Candidly, this is a very weird time we're in. Nothing about the current situation is "normal." Over the past few months, businesses have shut down, people have lost their jobs, and we haven't been able to interact with people in person, save for the few people we reside with. During this prolonged work-from-home situation, psychologists and industry experts alike have made a case for putting on pants, maybe swiping on a quick coat of mascara — anything to help us find a sense of normalcy. But drastically altering your hair, be it by giving yourself bangs or dyeing it a totally random color (I'm looking at you, Hilary Duff with your blue hair) is the opposite. Is it the stress of the pandemic that makes people want to change their hair color or practice their at-home haircutting skills, or is it just boredom?
"When we experience stress, it's our natural inclination to want to do something, anything, to respond, adapt, and cope with the stressor, especially when said stressor is uncontrollable and unexpected," Christie Ferrari, also known as Dr. C, clinical psychologist and blogger, told POPSUGAR. She explained that people typically deal with stress in one of eight ways: by getting angry, by distancing themselves from the stressor, by accepting responsibility, by seeking support from friends, family or a psychologist, by escaping, by engaging in planful problem-solving, by seeking control, or by something known as positive reappraisal, which is finding a way to see the benefit or value from the stressor.
"Cutting our hair or changing our physical appearance falls into three different types of coping and can be seen as a common reaction to a stressful event," said Dr. C. "These include, wanting to gain control of the stressor, seek social support, and wanting to grow out of adversity. Think: 'I came out looking better after the quarantine.'"

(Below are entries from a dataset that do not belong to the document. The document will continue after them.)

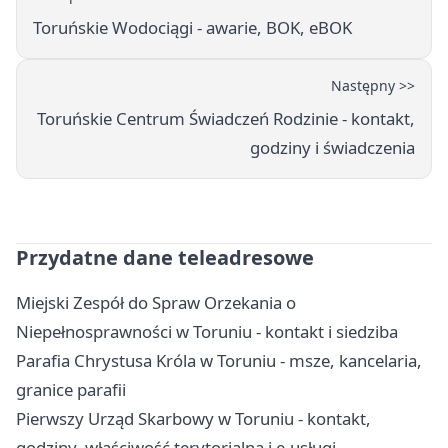
Toruńskie Wodociągi - awarie, BOK, eBOK
Następny >>
Toruńskie Centrum Świadczeń Rodzinie - kontakt,
godziny i świadczenia
Przydatne dane teleadresowe
Miejski Zespół do Spraw Orzekania o
Niepełnosprawności w Toruniu - kontakt i siedziba
Parafia Chrystusa Króla w Toruniu - msze, kancelaria,
granice parafii
Pierwszy Urząd Skarbowy w Toruniu - kontakt,
godziny, właściwość terytorialna i e-usługi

Morgan Francis, LPC, a doctor of clinical psychology and licensed therapist, confirms that notion on wanting to gain back some control in our day-to-day. "With everything being so out of control and so uncertain, this is something I can control," said Dr. Francis. "I can control how I want my hair to look."

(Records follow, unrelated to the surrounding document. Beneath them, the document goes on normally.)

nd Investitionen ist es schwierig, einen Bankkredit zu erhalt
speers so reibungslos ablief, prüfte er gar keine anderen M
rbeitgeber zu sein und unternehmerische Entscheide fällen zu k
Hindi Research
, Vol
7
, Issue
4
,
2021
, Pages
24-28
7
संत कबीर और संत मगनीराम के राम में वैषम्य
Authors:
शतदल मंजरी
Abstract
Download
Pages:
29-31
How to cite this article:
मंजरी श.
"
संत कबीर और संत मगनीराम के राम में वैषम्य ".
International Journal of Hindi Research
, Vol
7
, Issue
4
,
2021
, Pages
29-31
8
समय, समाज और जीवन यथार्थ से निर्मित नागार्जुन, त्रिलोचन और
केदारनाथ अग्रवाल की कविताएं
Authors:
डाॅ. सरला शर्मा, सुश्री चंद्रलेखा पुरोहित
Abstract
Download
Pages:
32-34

But the sudden increase in hair changes goes even deeper than that. In fact, the type of hair change, and more specifically the colors people are choosing, can mean something different. We're seeing many adults dye their hair bright, fun colors like pink, blue, and purple, as opposed to traditional hair colors, and Dr. Francis said that this may not be as random as we think. "Dyeing hair these colors that you would see younger girls want to put in their hair is an adolescent type of behavior," said Dr. Francis. "And so this could be an indication of just a regression of emotions, and thoughts, and then behavior. Because really, this pandemic has triggered a lot of traumatic responses for some people."

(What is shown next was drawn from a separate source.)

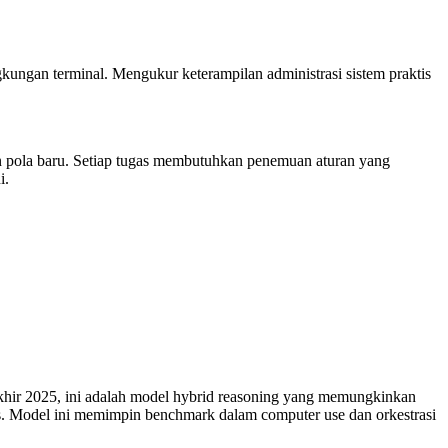
kungan terminal. Mengukur keterampilan administrasi sistem praktis
an pola baru. Setiap tugas membutuhkan penemuan aturan yang
i.
 akhir 2025, ini adalah model hybrid reasoning yang memungkinkan
eks. Model ini memimpin benchmark dalam computer use dan orkestrasi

Both Dr. C and Dr. Francis said it can also have something to do with our self-image. "Stressors, like the pandemic, can heighten or create dissatisfaction with our personal body image, and wanting to make a change to our appearance can be the result of us wanting to improve our self-image and naturally feel better," said Dr. C. This want to look different can also stem from spending more time in front of the mirror. (Something I'm guilty of myself.)
"I would imagine for people that are coming out of quarantine, they're going to want a whole new look when they go into the salon," said Dr. Francis. "Because they're like, 'OK, I'm sick of this look. I've been looking at my hair 24/7, because I've been at home I've had more time to look in the mirror.'" This means we're going to see even more hair changes post-COVID-19, but hopefully by a professional this time, rather than a DIY attempt. It's all about a fresh start.